◆ Short exercise: In the rows below, retype the lines without changes, beginning with the line that contains "collection date: 1917-09" and ending after the line that contains "country: Philippines".

◆ Source data:
--

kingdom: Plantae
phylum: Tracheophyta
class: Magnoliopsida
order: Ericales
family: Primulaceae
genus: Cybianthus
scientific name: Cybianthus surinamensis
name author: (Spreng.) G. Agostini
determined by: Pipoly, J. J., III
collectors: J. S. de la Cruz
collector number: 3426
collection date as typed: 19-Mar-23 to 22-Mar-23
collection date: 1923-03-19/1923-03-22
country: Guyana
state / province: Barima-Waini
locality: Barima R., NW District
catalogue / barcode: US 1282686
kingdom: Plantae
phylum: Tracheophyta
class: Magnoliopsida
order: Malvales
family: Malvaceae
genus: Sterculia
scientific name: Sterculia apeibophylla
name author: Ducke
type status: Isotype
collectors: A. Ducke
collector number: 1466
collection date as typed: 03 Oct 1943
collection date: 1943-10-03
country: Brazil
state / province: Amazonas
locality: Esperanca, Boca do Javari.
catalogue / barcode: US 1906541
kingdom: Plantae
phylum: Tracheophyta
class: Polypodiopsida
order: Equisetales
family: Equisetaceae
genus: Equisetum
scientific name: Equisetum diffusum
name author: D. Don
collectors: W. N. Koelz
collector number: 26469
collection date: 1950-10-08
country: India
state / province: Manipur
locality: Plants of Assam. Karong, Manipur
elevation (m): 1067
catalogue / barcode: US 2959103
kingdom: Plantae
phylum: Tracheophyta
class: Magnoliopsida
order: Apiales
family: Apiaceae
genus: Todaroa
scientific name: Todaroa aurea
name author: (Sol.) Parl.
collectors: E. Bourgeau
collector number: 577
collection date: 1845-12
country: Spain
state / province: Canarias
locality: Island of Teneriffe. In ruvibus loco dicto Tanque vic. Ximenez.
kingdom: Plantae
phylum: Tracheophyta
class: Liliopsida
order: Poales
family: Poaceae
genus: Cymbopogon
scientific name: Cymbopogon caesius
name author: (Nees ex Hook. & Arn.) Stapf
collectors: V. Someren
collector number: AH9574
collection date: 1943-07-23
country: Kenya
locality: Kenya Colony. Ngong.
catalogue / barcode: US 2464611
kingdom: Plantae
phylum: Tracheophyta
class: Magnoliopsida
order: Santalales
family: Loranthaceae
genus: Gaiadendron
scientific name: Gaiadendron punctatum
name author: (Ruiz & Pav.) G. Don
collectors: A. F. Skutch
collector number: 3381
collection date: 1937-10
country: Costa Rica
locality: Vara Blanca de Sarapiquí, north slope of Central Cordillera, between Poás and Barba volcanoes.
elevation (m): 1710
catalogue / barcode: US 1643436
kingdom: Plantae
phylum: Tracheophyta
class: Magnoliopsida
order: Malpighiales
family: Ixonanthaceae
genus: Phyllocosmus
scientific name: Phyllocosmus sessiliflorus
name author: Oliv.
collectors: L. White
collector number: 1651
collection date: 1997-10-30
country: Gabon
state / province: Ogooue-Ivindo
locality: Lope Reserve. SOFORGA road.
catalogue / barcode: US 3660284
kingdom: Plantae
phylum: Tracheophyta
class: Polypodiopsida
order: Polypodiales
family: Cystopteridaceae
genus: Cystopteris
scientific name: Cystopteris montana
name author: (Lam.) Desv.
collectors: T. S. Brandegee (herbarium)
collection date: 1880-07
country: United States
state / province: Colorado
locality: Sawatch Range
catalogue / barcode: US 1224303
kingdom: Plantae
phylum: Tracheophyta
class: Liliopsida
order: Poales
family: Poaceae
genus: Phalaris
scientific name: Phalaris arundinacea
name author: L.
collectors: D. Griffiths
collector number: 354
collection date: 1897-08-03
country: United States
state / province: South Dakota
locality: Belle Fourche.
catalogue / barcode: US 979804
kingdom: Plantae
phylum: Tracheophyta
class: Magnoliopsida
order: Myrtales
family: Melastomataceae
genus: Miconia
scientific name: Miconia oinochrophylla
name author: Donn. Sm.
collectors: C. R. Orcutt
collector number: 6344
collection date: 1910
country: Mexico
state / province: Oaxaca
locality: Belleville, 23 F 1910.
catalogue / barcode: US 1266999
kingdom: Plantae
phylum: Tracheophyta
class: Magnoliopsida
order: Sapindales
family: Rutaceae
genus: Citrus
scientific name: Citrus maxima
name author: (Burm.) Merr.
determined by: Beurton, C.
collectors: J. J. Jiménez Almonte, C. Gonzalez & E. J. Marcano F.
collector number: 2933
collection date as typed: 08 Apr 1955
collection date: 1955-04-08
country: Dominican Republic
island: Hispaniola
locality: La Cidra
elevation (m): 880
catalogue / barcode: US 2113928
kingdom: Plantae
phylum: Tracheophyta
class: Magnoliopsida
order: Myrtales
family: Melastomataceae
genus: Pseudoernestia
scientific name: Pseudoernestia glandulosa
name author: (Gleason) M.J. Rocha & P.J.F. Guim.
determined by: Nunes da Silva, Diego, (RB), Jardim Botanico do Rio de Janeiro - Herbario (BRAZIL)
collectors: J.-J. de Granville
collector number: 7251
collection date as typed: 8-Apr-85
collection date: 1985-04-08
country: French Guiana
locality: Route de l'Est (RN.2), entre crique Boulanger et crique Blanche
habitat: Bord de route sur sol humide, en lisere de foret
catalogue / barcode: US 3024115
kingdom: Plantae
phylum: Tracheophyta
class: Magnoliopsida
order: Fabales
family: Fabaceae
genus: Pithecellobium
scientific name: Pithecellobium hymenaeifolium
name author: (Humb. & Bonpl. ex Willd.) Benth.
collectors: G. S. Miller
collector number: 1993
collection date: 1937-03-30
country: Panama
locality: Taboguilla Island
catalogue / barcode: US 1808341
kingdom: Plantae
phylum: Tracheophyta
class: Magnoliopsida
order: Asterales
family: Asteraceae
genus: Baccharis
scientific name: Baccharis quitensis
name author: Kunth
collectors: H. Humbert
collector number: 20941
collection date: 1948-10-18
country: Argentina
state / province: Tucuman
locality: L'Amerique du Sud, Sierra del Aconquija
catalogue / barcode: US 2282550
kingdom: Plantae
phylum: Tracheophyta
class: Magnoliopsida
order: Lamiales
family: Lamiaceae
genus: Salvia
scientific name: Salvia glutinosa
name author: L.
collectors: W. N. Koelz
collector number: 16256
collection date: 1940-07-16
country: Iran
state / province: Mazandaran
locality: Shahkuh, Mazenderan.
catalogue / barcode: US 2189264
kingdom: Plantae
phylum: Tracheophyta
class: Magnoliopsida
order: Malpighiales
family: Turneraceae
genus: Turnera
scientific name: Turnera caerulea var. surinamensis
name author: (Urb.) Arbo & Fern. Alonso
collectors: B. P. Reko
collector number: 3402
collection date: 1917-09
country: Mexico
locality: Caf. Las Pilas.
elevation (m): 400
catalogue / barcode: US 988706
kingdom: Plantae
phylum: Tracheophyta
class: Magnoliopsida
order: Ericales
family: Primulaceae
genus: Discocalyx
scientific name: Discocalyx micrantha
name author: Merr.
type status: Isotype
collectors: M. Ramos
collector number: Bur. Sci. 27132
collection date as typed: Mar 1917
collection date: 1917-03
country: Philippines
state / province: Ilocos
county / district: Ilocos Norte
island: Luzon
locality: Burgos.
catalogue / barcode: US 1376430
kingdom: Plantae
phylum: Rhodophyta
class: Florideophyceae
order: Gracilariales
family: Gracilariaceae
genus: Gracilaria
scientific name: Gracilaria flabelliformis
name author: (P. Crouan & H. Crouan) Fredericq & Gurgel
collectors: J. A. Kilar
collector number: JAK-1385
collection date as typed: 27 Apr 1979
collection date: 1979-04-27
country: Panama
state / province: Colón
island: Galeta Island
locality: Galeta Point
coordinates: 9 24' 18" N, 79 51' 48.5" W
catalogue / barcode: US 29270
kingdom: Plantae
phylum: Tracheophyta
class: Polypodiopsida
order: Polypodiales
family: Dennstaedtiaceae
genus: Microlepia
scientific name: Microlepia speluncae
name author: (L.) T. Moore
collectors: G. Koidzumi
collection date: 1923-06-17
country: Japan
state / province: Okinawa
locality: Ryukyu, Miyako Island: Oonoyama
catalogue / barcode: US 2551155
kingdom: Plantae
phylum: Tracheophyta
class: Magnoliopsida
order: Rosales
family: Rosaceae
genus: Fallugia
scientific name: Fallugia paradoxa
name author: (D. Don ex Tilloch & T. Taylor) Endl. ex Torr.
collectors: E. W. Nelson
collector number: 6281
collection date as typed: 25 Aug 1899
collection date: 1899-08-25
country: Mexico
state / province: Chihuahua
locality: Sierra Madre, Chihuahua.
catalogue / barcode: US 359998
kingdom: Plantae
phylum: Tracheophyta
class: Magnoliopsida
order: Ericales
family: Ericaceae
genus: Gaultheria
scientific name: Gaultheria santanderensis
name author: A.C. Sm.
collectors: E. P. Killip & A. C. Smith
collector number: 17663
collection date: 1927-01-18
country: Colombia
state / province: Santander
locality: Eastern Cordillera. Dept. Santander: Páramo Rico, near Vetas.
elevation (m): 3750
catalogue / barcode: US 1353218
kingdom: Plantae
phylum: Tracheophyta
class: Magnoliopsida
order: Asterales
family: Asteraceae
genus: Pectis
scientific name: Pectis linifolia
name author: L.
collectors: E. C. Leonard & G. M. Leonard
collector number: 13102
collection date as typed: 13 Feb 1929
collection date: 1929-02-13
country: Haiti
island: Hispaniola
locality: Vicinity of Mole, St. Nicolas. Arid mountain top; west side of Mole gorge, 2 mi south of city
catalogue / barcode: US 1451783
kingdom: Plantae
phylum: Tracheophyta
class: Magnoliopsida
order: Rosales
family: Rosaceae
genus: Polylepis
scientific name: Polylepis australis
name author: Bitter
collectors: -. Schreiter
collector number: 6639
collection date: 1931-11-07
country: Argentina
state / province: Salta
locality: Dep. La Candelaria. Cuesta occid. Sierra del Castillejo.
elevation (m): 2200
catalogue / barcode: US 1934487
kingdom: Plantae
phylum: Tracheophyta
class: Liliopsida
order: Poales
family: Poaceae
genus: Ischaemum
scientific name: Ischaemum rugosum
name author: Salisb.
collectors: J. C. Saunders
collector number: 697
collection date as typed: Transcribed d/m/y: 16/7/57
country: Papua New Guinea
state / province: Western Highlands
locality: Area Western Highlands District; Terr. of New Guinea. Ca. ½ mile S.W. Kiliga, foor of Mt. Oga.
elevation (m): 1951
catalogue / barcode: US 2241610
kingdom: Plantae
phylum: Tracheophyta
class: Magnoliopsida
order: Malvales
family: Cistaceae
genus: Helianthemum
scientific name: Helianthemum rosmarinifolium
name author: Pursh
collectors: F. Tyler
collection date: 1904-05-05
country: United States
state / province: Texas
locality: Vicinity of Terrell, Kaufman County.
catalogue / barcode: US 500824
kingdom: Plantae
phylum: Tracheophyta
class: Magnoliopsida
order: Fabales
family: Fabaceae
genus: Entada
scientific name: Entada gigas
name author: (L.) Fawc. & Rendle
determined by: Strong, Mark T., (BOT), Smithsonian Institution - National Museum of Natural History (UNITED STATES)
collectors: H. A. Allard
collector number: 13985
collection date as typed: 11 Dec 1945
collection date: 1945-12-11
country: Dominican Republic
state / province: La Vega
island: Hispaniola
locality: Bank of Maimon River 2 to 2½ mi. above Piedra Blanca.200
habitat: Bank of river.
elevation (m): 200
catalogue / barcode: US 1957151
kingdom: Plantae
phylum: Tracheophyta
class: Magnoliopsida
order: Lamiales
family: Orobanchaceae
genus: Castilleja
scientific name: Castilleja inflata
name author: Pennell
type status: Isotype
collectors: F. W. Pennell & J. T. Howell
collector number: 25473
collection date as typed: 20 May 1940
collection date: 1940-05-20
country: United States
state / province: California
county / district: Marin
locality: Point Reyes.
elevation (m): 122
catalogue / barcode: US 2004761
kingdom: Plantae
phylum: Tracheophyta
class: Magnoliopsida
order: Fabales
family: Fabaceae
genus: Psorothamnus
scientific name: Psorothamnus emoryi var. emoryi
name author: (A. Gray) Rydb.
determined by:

--

◆ Task answer:
collection date: 1917-09
country: Mexico
locality: Caf. Las Pilas.
elevation (m): 400
catalogue / barcode: US 988706
kingdom: Plantae
phylum: Tracheophyta
class: Magnoliopsida
order: Ericales
family: Primulaceae
genus: Discocalyx
scientific name: Discocalyx micrantha
name author: Merr.
type status: Isotype
collectors: M. Ramos
collector number: Bur. Sci. 27132
collection date as typed: Mar 1917
collection date: 1917-03
country: Philippines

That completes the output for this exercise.